Witt has also reached out to other schools where Hughes spoke in recent years, including Elk Grove and Conant high schools.

Greg Padovani, chairman of the Veterans Memorial Committee of Arlington Heights, is organizing a tribute in the town where Hughes had become a regular presence at Memorial Day and other veterans events. Hughes was regarded as one of the most highly visible and respected members of the Northwest Suburban Detachment of the Marine Corps League, which is based in Arlington Heights.

They and other veterans groups will conduct a flag ceremony at 10 a.m. Tuesday outside American Legion Post 208. Padovani said it's one of about 100 confirmed locations where flags will be raised in tribute to Hughes and other Iwo Jima veterans.

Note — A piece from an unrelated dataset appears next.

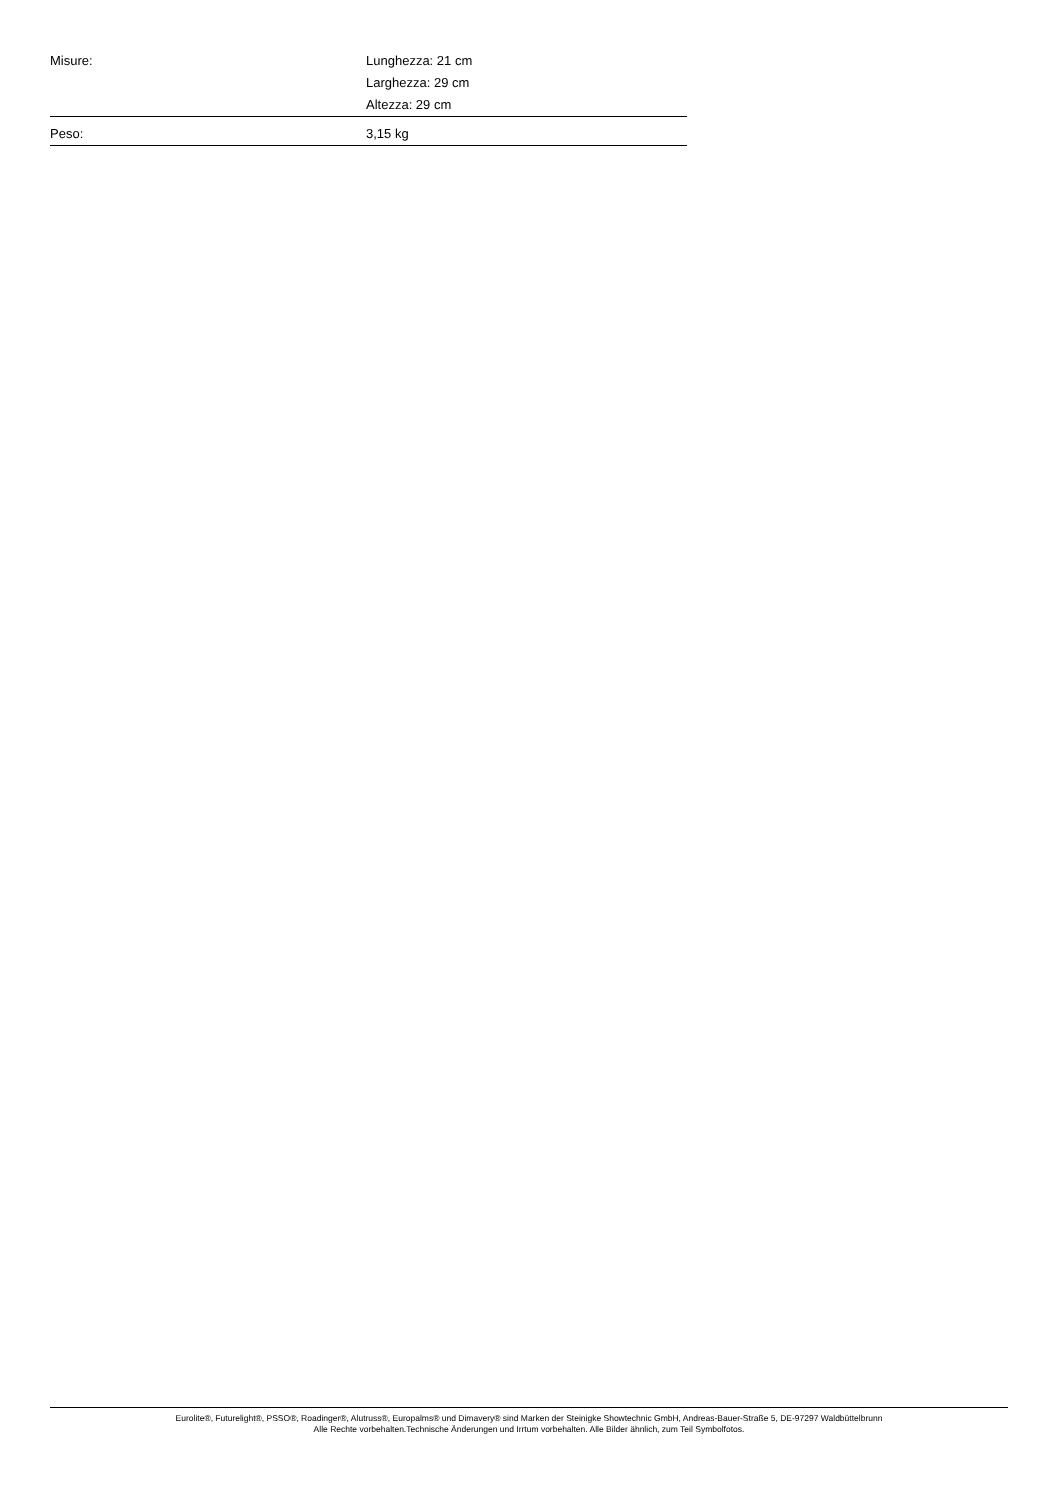| Misure: | Lunghezza: 21 cm Larghezza: 29 cm Altezza: 29 cm |
| Peso: | 3,15 kg |
Eurolite®, Futurelight®, PSSO®, Roadinger®, Alutruss®, Europalms® und Dimavery® sind Marken der Steinigke Showtechnic GmbH, Andreas-Bauer-Straße 5, DE-97297 Waldbüttelbrunn
Alle Rechte vorbehalten.Technische Änderungen und Irrtum vorbehalten. Alle Bilder ähnlich, zum Teil Symbolfotos.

They're sure to share a few "Woody stories" on Tuesday, like his visit to the U.S. Marine Corps War Memorial -- a depiction of the Iwo Jima flag-raising -- just outside Washington. Padovani accompanied Hughes on his visit to the memorial during an Honor Flight trip.

                                                                                                                                                                                                                       
 

"Woody was off the bus in a flash," Padovani recalls. "On one side of the memorial is the Marine Corps emblem. Woody runs over there. He's 89. He's running over there. He stops, comes to attention and starts singing the Marine Corps hymn at the top of his voice. Within a minute, every Marine had gathered around that memorial and were all singing that Marine Corps hymn.

"When they finished, they were all friends. They were all comrades. And Woody was dead center in the middle of that."

When Padovani got the word out about Hughes' last request on his massive email distribution list of veterans and other supporters, he said he got enthusiastic responses from groups as far away as Florida, California and even Germany.

While Hughes especially wanted schools to participate in the flag-raising next week, his request went out to everyone -- businesses, governmental and civic organizations, churches, and individual citizens, Padovani said.

"It's a pretty powerful request, and it's touched the patriotic heartstrings of people all over the world," he said.